Other News Materials 2 September 2008 17:20 (UTC +04:00)

Six people, including two civilians, were killed in roadside bomb attacks and a Taliban ambush in Afghanistan, officials said Tuesday.

Two policemen were killed and four others wounded in a roadside bomb blast in the south-eastern province of Khost on Tuesday morning, said Wazir Padshah, spokesman for the provincial police chief, reported dpa.

He said a police patrol vehicle hit a mine in the Darouqa area of the provincial capital, also called Khost.

Another roadside bomb in Spin Boldak district of southern Kandahar province on Tuesday killed a road construction worker and wounded another, Abdul Razek Khan, a police border commander, said.

He blamed Taliban militants, whose regime was ousted in a US military invasion in late 2001, for the attack.

Taliban fighters ambushed a private security company's vehicle in the south-eastern province of Wardak on late Monday, killing three private security guards, Adam Khan Serat, spokesman for the provincial governor, said.

Meanwhile, a child who was wounded by NATO artillery fire in the south-eastern province of Paktika province died of injuries on Monday, the alliance said in a statement.

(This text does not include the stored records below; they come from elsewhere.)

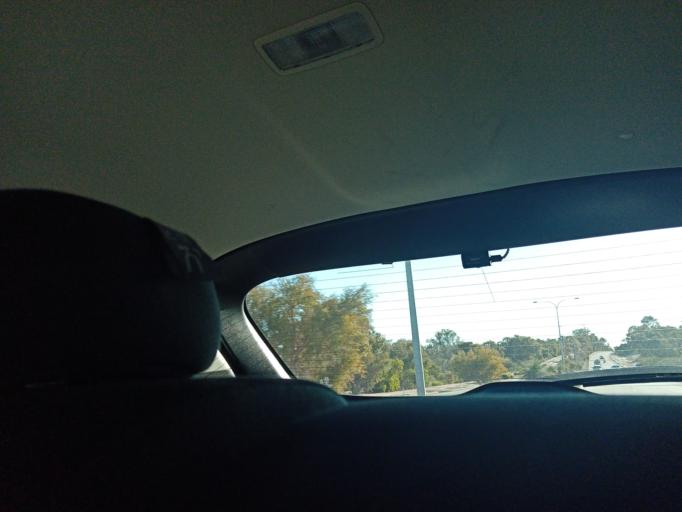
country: AU
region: Western Australia
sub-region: City of Cockburn
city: South Lake
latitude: -32.1255
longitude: 115.8320
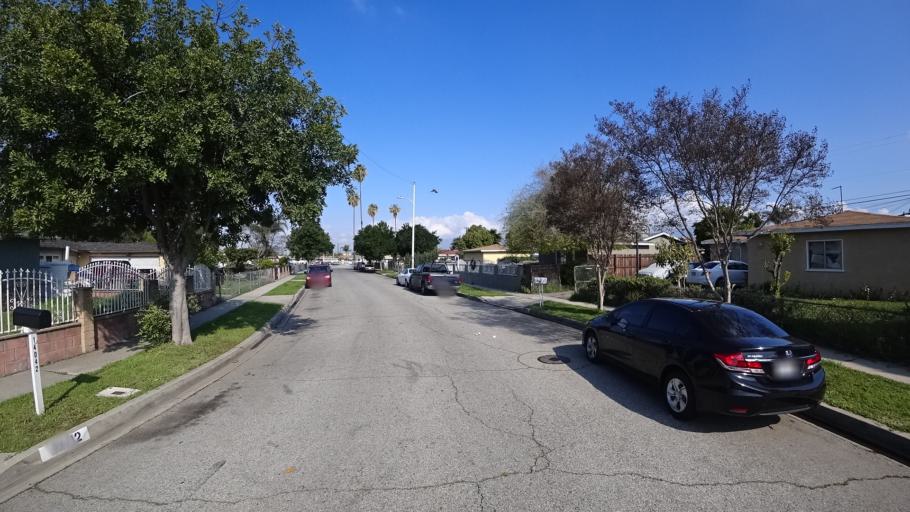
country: US
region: California
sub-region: Los Angeles County
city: Baldwin Park
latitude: 34.0720
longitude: -117.9703
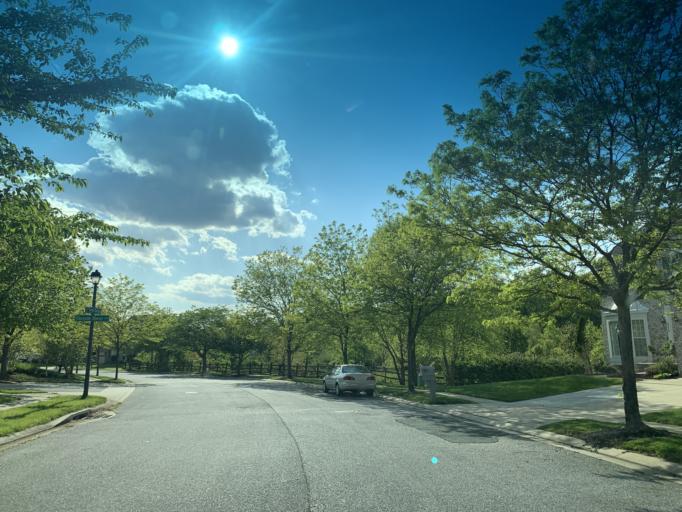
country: US
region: Maryland
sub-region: Baltimore County
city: White Marsh
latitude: 39.4081
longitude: -76.4299
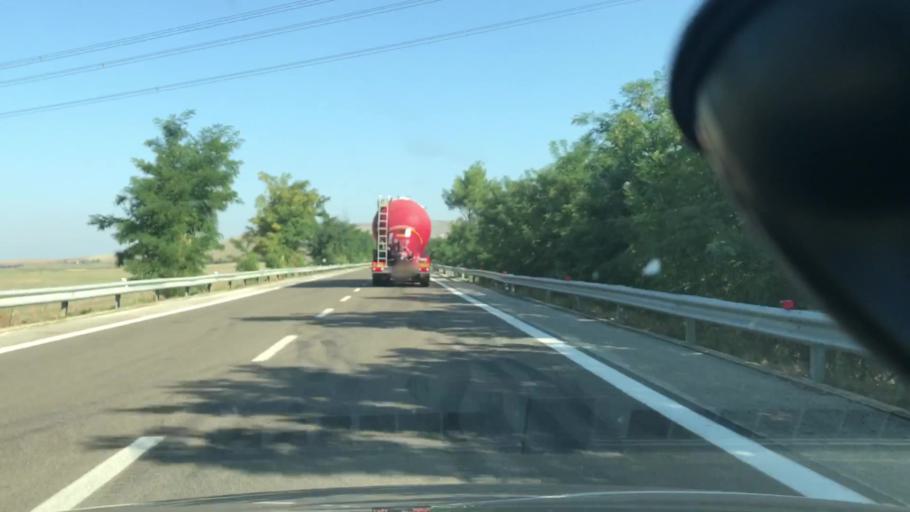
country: IT
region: Basilicate
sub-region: Provincia di Matera
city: Irsina
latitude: 40.7998
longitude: 16.2746
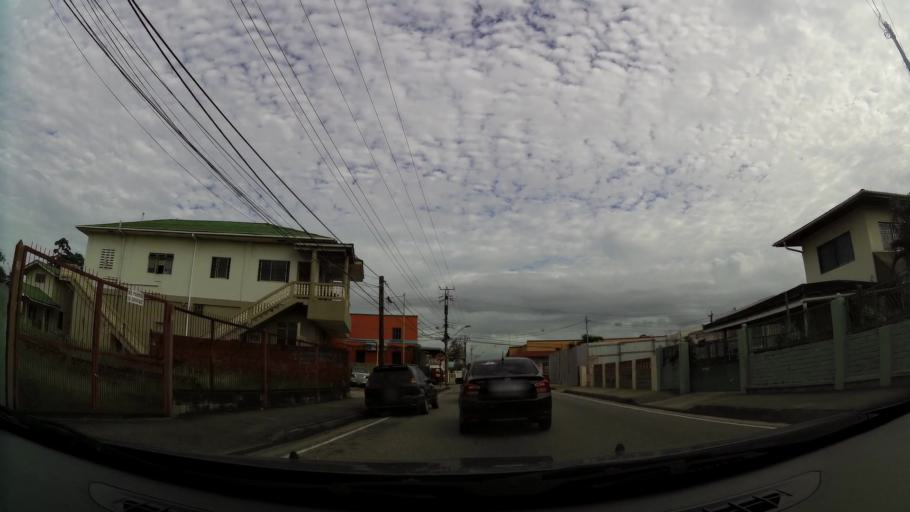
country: TT
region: City of Port of Spain
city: Port-of-Spain
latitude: 10.6621
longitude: -61.5200
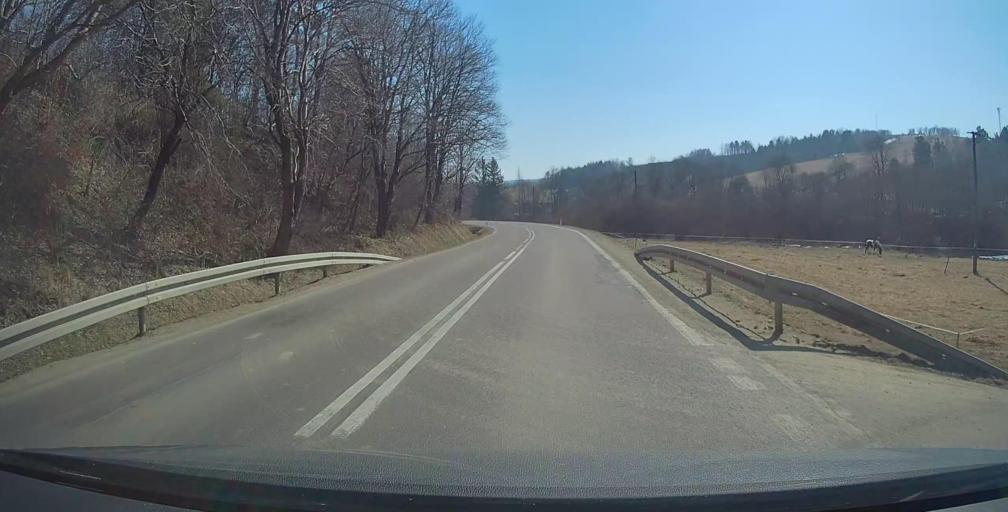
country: PL
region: Subcarpathian Voivodeship
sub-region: Powiat bieszczadzki
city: Ustrzyki Dolne
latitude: 49.5673
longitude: 22.5554
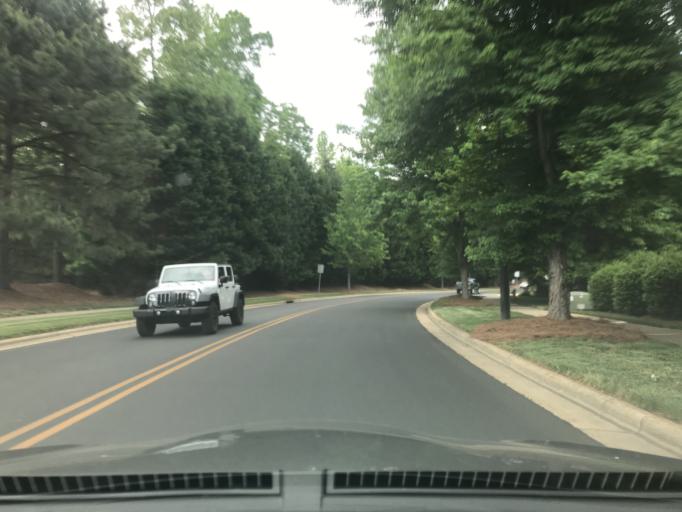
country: US
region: North Carolina
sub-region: Wake County
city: Wake Forest
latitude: 35.9112
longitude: -78.5873
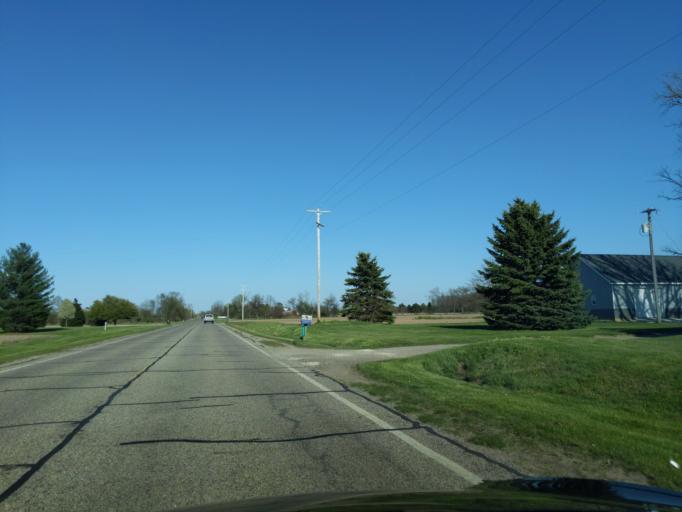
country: US
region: Michigan
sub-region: Ionia County
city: Portland
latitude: 42.8858
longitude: -85.0085
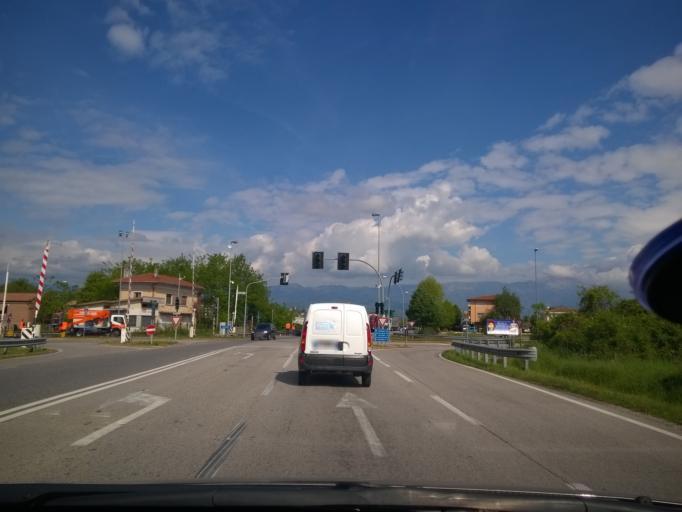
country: IT
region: Veneto
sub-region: Provincia di Treviso
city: San Vendemiano-Fossamerlo
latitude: 45.9016
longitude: 12.3298
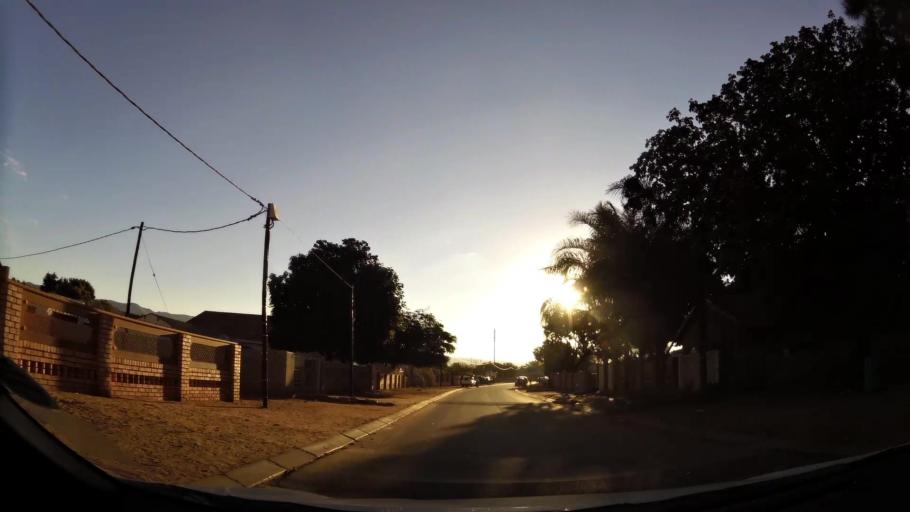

The latest death took to four the number of children killed in the attack, while six others were wounded.

In another development, the NATO-led International Security Assistance Force (ISAF) denied on Tuesday that its forces or troops from the US-led coalition forces were involved in a raid against a house on the eastern outskirts of Kabul.

Hundreds of residents of Hutkhail took to the streets on Monday, accusing the US military forces of mounting a pre-dawn raid on a house in which a couple and two of their children were killed.

"After an extensive investigation, ISAF reports that neither it nor the US-led coalition's forces were conducting any offensive operations in Kabul the evening of August 31," ISAF said in a statement.

The incident came some 10 days after a US-led air raid in the western province of Herat killed 90 civilians, including 60 children, according to separate United Nations and Afghan government investigations.

More than 3,500 people, mostly insurgents but including more than 1,000 civilians, have been killed in violence so far this year, according figures provided by Afghan government and international forces in the country.